### GIVEN RECORDS

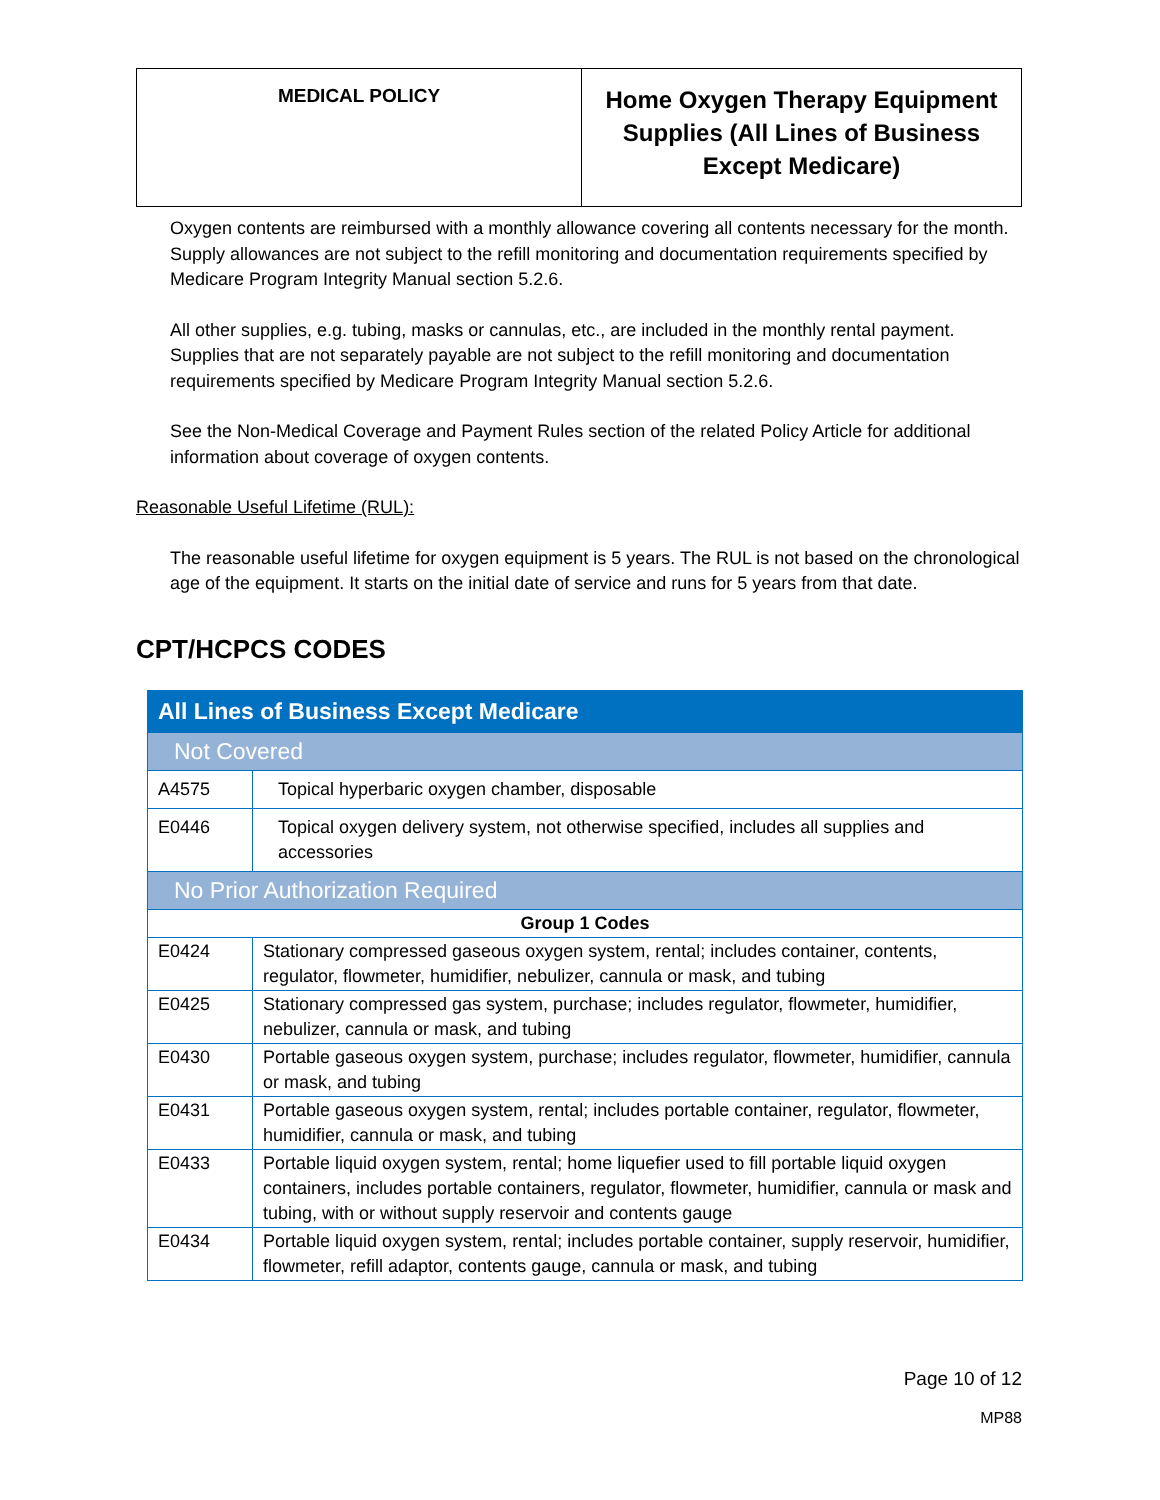| MEDICAL POLICY | Home Oxygen Therapy Equipment Supplies (All Lines of Business Except Medicare) |
Oxygen contents are reimbursed with a monthly allowance covering all contents necessary for the month. Supply allowances are not subject to the refill monitoring and documentation requirements specified by Medicare Program Integrity Manual section 5.2.6.
All other supplies, e.g. tubing, masks or cannulas, etc., are included in the monthly rental payment. Supplies that are not separately payable are not subject to the refill monitoring and documentation requirements specified by Medicare Program Integrity Manual section 5.2.6.
See the Non-Medical Coverage and Payment Rules section of the related Policy Article for additional information about coverage of oxygen contents.
Reasonable Useful Lifetime (RUL):
The reasonable useful lifetime for oxygen equipment is 5 years. The RUL is not based on the chronological age of the equipment. It starts on the initial date of service and runs for 5 years from that date.
CPT/HCPCS CODES
| All Lines of Business Except Medicare | |
| Not Covered | |
| A4575 | Topical hyperbaric oxygen chamber, disposable |
| E0446 | Topical oxygen delivery system, not otherwise specified, includes all supplies and accessories |
| No Prior Authorization Required | |
| Group 1 Codes | |
| E0424 | Stationary compressed gaseous oxygen system, rental; includes container, contents, regulator, flowmeter, humidifier, nebulizer, cannula or mask, and tubing |
| E0425 | Stationary compressed gas system, purchase; includes regulator, flowmeter, humidifier, nebulizer, cannula or mask, and tubing |
| E0430 | Portable gaseous oxygen system, purchase; includes regulator, flowmeter, humidifier, cannula or mask, and tubing |
| E0431 | Portable gaseous oxygen system, rental; includes portable container, regulator, flowmeter, humidifier, cannula or mask, and tubing |
| E0433 | Portable liquid oxygen system, rental; home liquefier used to fill portable liquid oxygen containers, includes portable containers, regulator, flowmeter, humidifier, cannula or mask and tubing, with or without supply reservoir and contents gauge |
| E0434 | Portable liquid oxygen system, rental; includes portable container, supply reservoir, humidifier, flowmeter, refill adaptor, contents gauge, cannula or mask, and tubing |
Page 10 of 12
MP88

######

EXERCISE DETAILS: What's needed is every record restated exactly, pictures excluded.

RESPONSE BOX:
| MEDICAL POLICY | Home Oxygen Therapy Equipment Supplies (All Lines of Business Except Medicare) |
Oxygen contents are reimbursed with a monthly allowance covering all contents necessary for the month. Supply allowances are not subject to the refill monitoring and documentation requirements specified by Medicare Program Integrity Manual section 5.2.6.
All other supplies, e.g. tubing, masks or cannulas, etc., are included in the monthly rental payment. Supplies that are not separately payable are not subject to the refill monitoring and documentation requirements specified by Medicare Program Integrity Manual section 5.2.6.
See the Non-Medical Coverage and Payment Rules section of the related Policy Article for additional information about coverage of oxygen contents.
Reasonable Useful Lifetime (RUL):
The reasonable useful lifetime for oxygen equipment is 5 years. The RUL is not based on the chronological age of the equipment. It starts on the initial date of service and runs for 5 years from that date.
CPT/HCPCS CODES
| All Lines of Business Except Medicare | |
| Not Covered | |
| A4575 | Topical hyperbaric oxygen chamber, disposable |
| E0446 | Topical oxygen delivery system, not otherwise specified, includes all supplies and accessories |
| No Prior Authorization Required | |
| Group 1 Codes | |
| E0424 | Stationary compressed gaseous oxygen system, rental; includes container, contents, regulator, flowmeter, humidifier, nebulizer, cannula or mask, and tubing |
| E0425 | Stationary compressed gas system, purchase; includes regulator, flowmeter, humidifier, nebulizer, cannula or mask, and tubing |
| E0430 | Portable gaseous oxygen system, purchase; includes regulator, flowmeter, humidifier, cannula or mask, and tubing |
| E0431 | Portable gaseous oxygen system, rental; includes portable container, regulator, flowmeter, humidifier, cannula or mask, and tubing |
| E0433 | Portable liquid oxygen system, rental; home liquefier used to fill portable liquid oxygen containers, includes portable containers, regulator, flowmeter, humidifier, cannula or mask and tubing, with or without supply reservoir and contents gauge |
| E0434 | Portable liquid oxygen system, rental; includes portable container, supply reservoir, humidifier, flowmeter, refill adaptor, contents gauge, cannula or mask, and tubing |
Page 10 of 12
MP88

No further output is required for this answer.